The cosmic landscape of the Marvel Universe is home to a number of familiar alien empires and cosmic beings, but there are still entities and races lurking on its outer edges, waiting to be discovered. In the current “Fire From Heaven” arc of Marvel’s Royals series, writer Al Ewing and artist Javier Rodriguez are chronicling an encounter between the former Inhuman Royal family and just such a previously undiscovered race. These beings could hold the cure to the mysterious disease that is killing the Inhumans’ former Queen, Medusa, and provide an alternative to the Inhuman’s transformative Terrigen, which was destroyed in 2016’s Inhumans vs. X-Men miniseries. Unfortunately, the beings the Royals discovered are the Progenitors, a mysterious and powerful race that helped create Inhumanity — and stealing from them will lead to dire consequences.
“Fire From Heaven” comes to a close in Royals #12, the final issue of the series, and by the time it wraps the titular characters will be back on Earth and one of their number will be dead. Their nightmare continues though in the January one-shot Inhumans: Judgment Day, by Ewing and artist Mike del Mundo, where Earth’s Inhumans must protect their planet from the wrath of the Progenitors.
Ewing spoke to CBR about the Progenitors, the romantic relationship that’s blossomed between his cast members Medusa and Gorgon and bringing his cosmic Inhuman saga to an epic close with Judgment Day.
CBR: Al, we’ve now met the Progenitors and seen them in action, and they’re a very mysterious race. What inspired their creation and their computer-like way of thinking and viewing the world?
Al Ewing: I wanted to introduce a new alien species into the Marvel Universe, and I wanted them to be physically imposing, and I wanted them to be unknowable. There have been some comparisons made by fans to the Celestials — those aren’t without merit, considering there’s a touch of the Von Daniken about the Progenitors — but the Celestials are, now, fairly knowable and fairly known.
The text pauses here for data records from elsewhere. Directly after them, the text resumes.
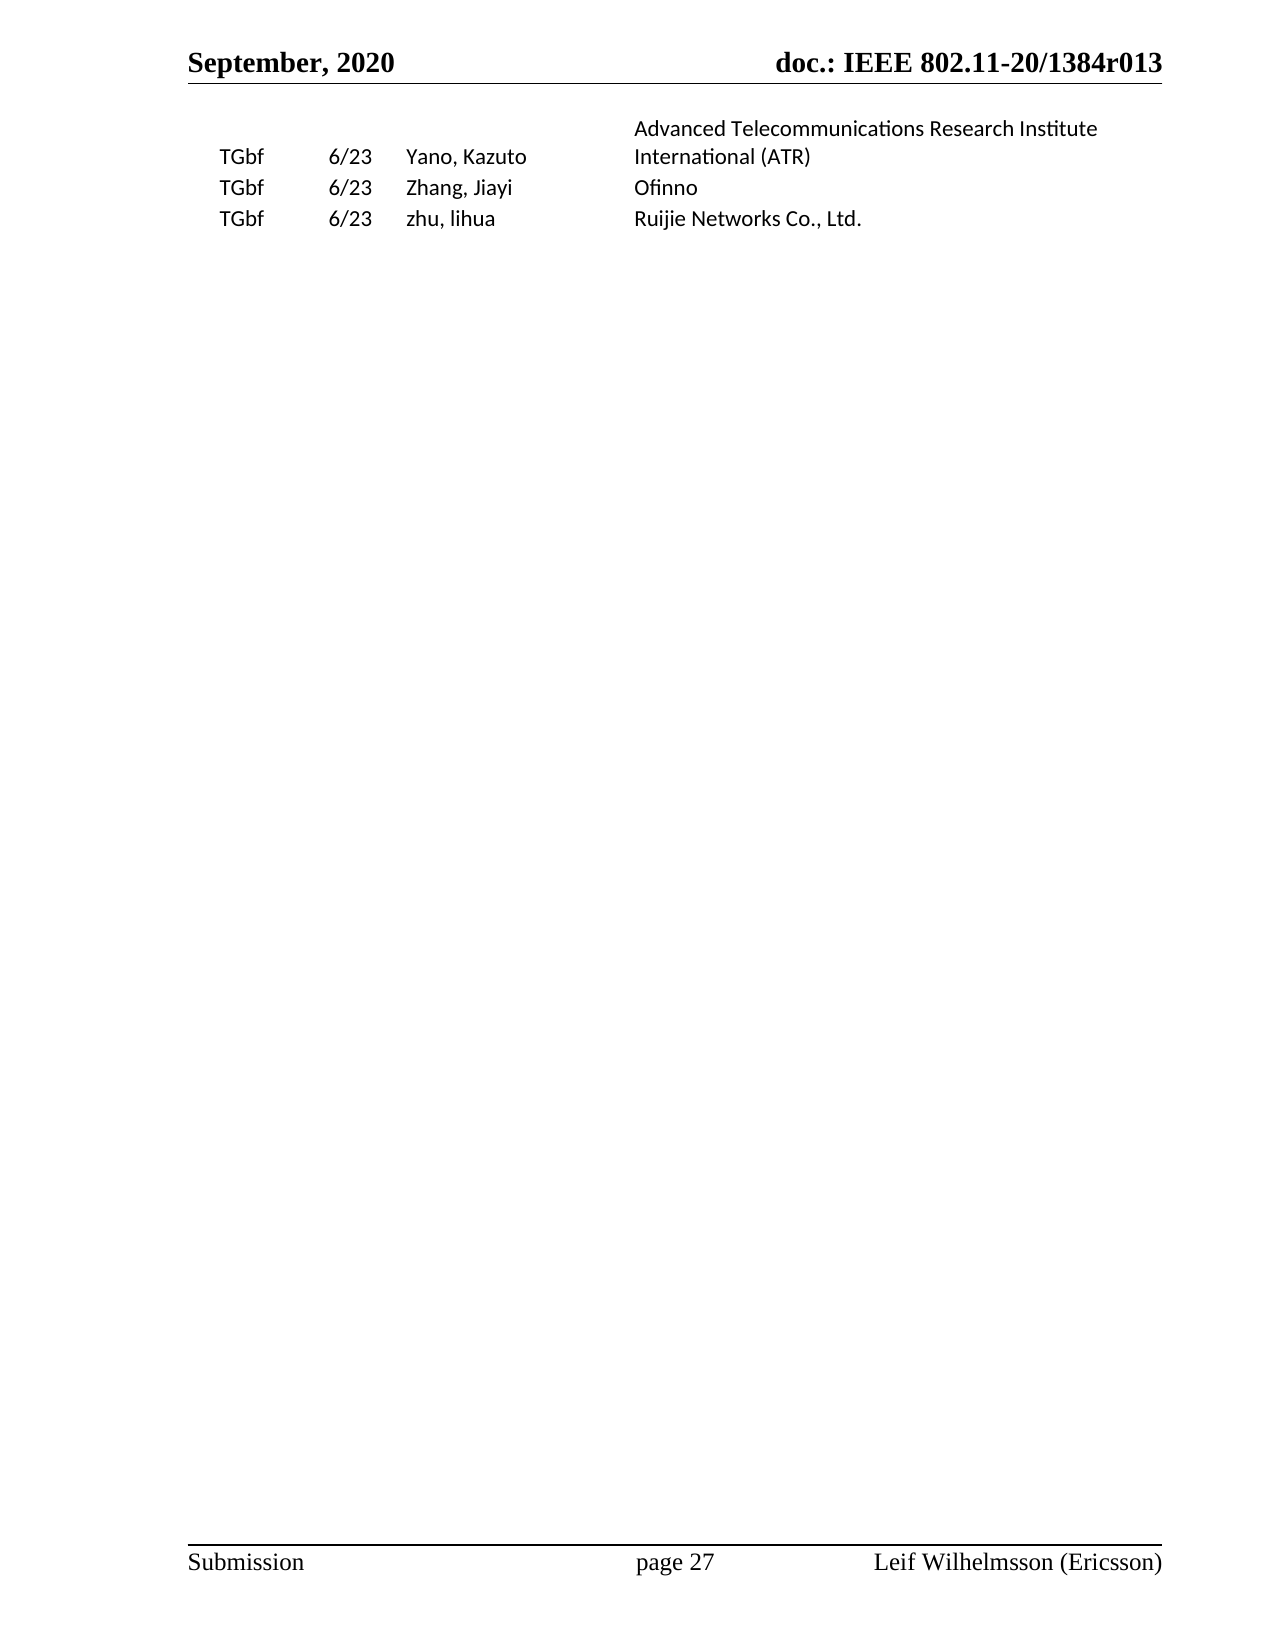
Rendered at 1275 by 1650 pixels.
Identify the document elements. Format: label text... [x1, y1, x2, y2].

table_cell Ofinno [633, 170, 1206, 201]
table_cell Ruijie Networks Co., Ltd. [633, 201, 1206, 233]
table_cell 6/23 [296, 113, 404, 170]
table_cell Advanced Telecommunications Research Institute International (ATR) [633, 113, 1206, 170]
table_cell Zhang, Jiayi [405, 170, 632, 201]
table_cell Yano, Kazuto [405, 113, 632, 170]
table_cell TGbf [188, 170, 296, 201]
table_cell 6/23 [296, 201, 404, 233]
table_cell TGbf [188, 113, 296, 170]
table_cell 6/23 [296, 170, 404, 201]
table_cell zhu, lihua [405, 201, 632, 233]
table_cell TGbf [188, 201, 296, 233]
So I wanted to create something new, something that was more a kind of mid-point between the Celestials and, say, the Kree, a species that was a Type Three, Type Four civilization, but not so advanced as to be hanging out in the cosmic realms. And something that could go anywhere if other writers wanted to use them. And when Javier Rodriguez came back with his designs, that inspired a lot of where they ended up going — those designs were so good, so perfect, that they shaped a lot of my thinking about what these creatures were.
They’re a system. Each different “class” of Progenitor has a different function inside the system, and it’s all overseen by the “Overlord-class,” the highest point in the system. So when we see them “speak,” it’s in a very computer-like way. But I also chose that way of speaking because I didn’t want them to be familiar. I didn’t want them to talk like people talk. The “essentially speaking English” thing works for most of the alien races, because they all serve, in one way or another, as metaphors for what we know. The Progenitors are metaphors for what we don’t or can’t know.
(Fun fact — they were originally going to talk entirely in alchemical symbols. That idea proved unworkable very fast, though I’m sure Clayton Cowles, our letterer, would have been over the moon with me about it.)
[Laughs] Some interesting relationships developed during your cast’s journey to the Progenitor’s homeworld; the biggest one being the romantic one between Medusa and Gorgon. Gorgon clearly has feelings for Medusa and it’s clear she cares about him. But is Medusa thinking long term here? Does she believe she might survive this trip? Has she thought about what might happen between her and Gorgon if she does survive?
Well… what if this isn’t a mistake Medusa’s making? What if it’s fine? If Medusa does survive, I’d imagine what would happen between her and Gorgon is… more of what’s been happening. And at some point it might lead to an awkward conversation, or some hurt feelings. Welcome to the world. Welcome to humanity. I mean, two old friends got together, entirely consensually, and they’ve started something, and a lot of their mutual friends are taken aback because there’s a weird class situation involved, and some don’t fully approve, and everyone’s just going to have to navigate the situation as it continues — how is this not just life? Sometimes life doesn’t have long term strategies. Sometimes two people just fall together, and nobody was planning on that outcome, but it’s here now and it feels right and let’s just see. Why is that so unthinkable?
If the question you’re asking is, “is Medusa going to suddenly walk it all back and return us all to a simpler time,” then no, that’s not going to happen. What is going to happen is that Medusa and Black Bolt are eventually going to have to talk. I’ve actually written that conversation — I made sure to run it past Saladin Ahmed too, because as far as I’m concerned he’s the final authority on Black Bolt, and Black Bolt is one of the best titles out right now. That happens in Judgment Day, coming this January.
Which isn’t to say Medusa doesn’t die, of course. Ouija boards exist.